Pagers operate as part of a paging system which includes one or more fixed transmitters (or in the case of response pagers and two-way pagers, one or more base stations), as well as a number of pagers carried by mobile users. These systems can range from a restaurant system with a single low-power transmitter, to a nationwide system with thousands of high-power base stations.

The pagers, which were developed in the 1950s and 1960s, and became widely used by the 1980s, are still used by about five million people according to US statistics in 2019, but the pager annually loses more users around the world, who switch to mobile phones, while by 1994 the number of “pager” users reached more than 61 million around the world.

In the 21st century, the widespread availability of cellphones and smartphones has greatly diminished the pager industry. Nevertheless, pagers continue to be used by some emergency services and public safety personnel.

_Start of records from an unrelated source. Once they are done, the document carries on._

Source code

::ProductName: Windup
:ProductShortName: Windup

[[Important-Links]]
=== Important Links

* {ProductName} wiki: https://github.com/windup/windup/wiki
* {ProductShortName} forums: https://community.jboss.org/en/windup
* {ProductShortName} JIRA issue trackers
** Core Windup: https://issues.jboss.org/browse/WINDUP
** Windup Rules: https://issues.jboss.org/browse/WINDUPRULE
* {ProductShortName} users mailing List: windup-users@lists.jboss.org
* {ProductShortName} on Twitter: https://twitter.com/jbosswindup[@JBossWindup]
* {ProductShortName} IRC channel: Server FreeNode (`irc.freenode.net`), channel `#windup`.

According to a study conducted by the Journal of Hospital Medicine in 2019, it has been shown that 80 per cent of doctors still use their pager largely while everyone owns smartphones.

The UK National Health Service is thought to use over 10 per cent of remaining pagers in 2017 (130,000),with an annual cost of £6.6 million. Matt Hancock, Secretary of State for Health and Social Care, announced in February 2019 that the 130,000 pagers still in use were to be phased out. NHSX announced plans in May 2020 to replace pagers and bleepers with “more modern communication tools”, accelerated the pressure placed on the service by the COVID-19 pandemic in England.

In Japan, more than ten million pagers were active in 1996. On October 1, 2019, Japan’s last paging service provider shut down radio signals and terminated its service.